Hoping to cash in a paper savings bond that’s been lying around for a few decades? Set aside a lot of time for disappointment.
Those government-backed slips, doled out by generations of well-meaning grandparents to children expecting more exciting gifts, were long thought to be as good as cash. Shaped like dollar bills, savings bonds promise recipients a lucrative lesson in the value of prudence: The longer you keep them, the more interest they accrue and the more they will be worth when you finally cash them.
Of course it doesn’t matter how much something is theoretically worth if you can’t exchange it for money. And in the case of savings bonds, trying to do so increasingly results in a journey into a world of colliding, inconsistently enforced bank policies.
Like all bonds, savings bonds are essentially a loan, in this case, to the federal government. Though the paper slips may be labeled $100, they cost the purchaser only $50. The higher face value includes interest the loan accrues over years, which generally doubles the value of the bond over two decades and allows the holder to be paid out at the higher sum.

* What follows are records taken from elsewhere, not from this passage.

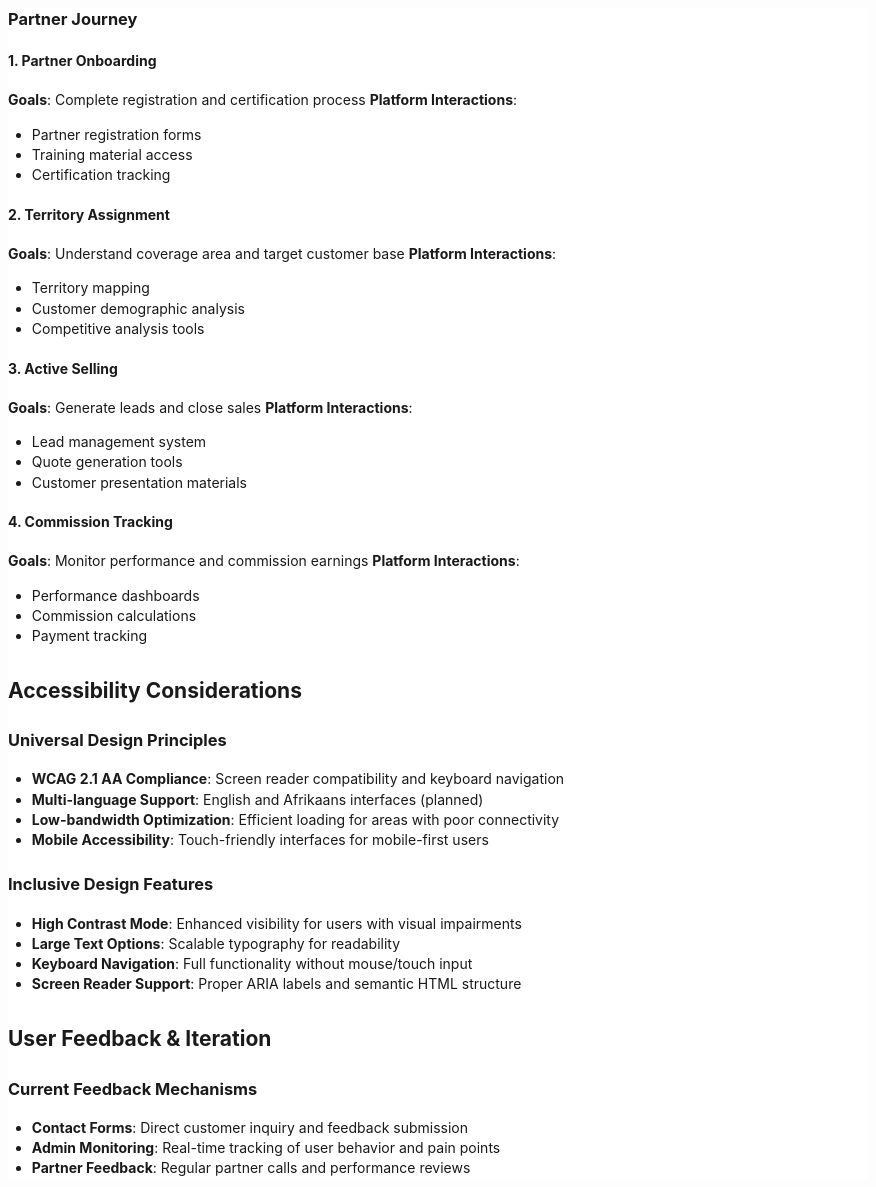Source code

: ### Partner Journey

#### 1. Partner Onboarding
**Goals**: Complete registration and certification process
**Platform Interactions**:
- Partner registration forms
- Training material access
- Certification tracking

#### 2. Territory Assignment
**Goals**: Understand coverage area and target customer base
**Platform Interactions**:
- Territory mapping
- Customer demographic analysis
- Competitive analysis tools

#### 3. Active Selling
**Goals**: Generate leads and close sales
**Platform Interactions**:
- Lead management system
- Quote generation tools
- Customer presentation materials

#### 4. Commission Tracking
**Goals**: Monitor performance and commission earnings
**Platform Interactions**:
- Performance dashboards
- Commission calculations
- Payment tracking

## Accessibility Considerations

### Universal Design Principles
- **WCAG 2.1 AA Compliance**: Screen reader compatibility and keyboard navigation
- **Multi-language Support**: English and Afrikaans interfaces (planned)
- **Low-bandwidth Optimization**: Efficient loading for areas with poor connectivity
- **Mobile Accessibility**: Touch-friendly interfaces for mobile-first users

### Inclusive Design Features
- **High Contrast Mode**: Enhanced visibility for users with visual impairments
- **Large Text Options**: Scalable typography for readability
- **Keyboard Navigation**: Full functionality without mouse/touch input
- **Screen Reader Support**: Proper ARIA labels and semantic HTML structure

## User Feedback & Iteration

### Current Feedback Mechanisms
- **Contact Forms**: Direct customer inquiry and feedback submission
- **Admin Monitoring**: Real-time tracking of user behavior and pain points
- **Partner Feedback**: Regular partner calls and performance reviews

If this sounds simple, it should be, but since you’re lending to the U.S. government, the last step gets tricky. You can’t just waltz into any government building and demand your money. (Until 1977, post offices sold bonds, but never redeemed them.) You can either send your savings bonds to the Treasury — more on that later — or try cashing them at a bank.
The fine print on the back of savings bonds usually reads, “payable by any financial institution.” Hence, any bank should do.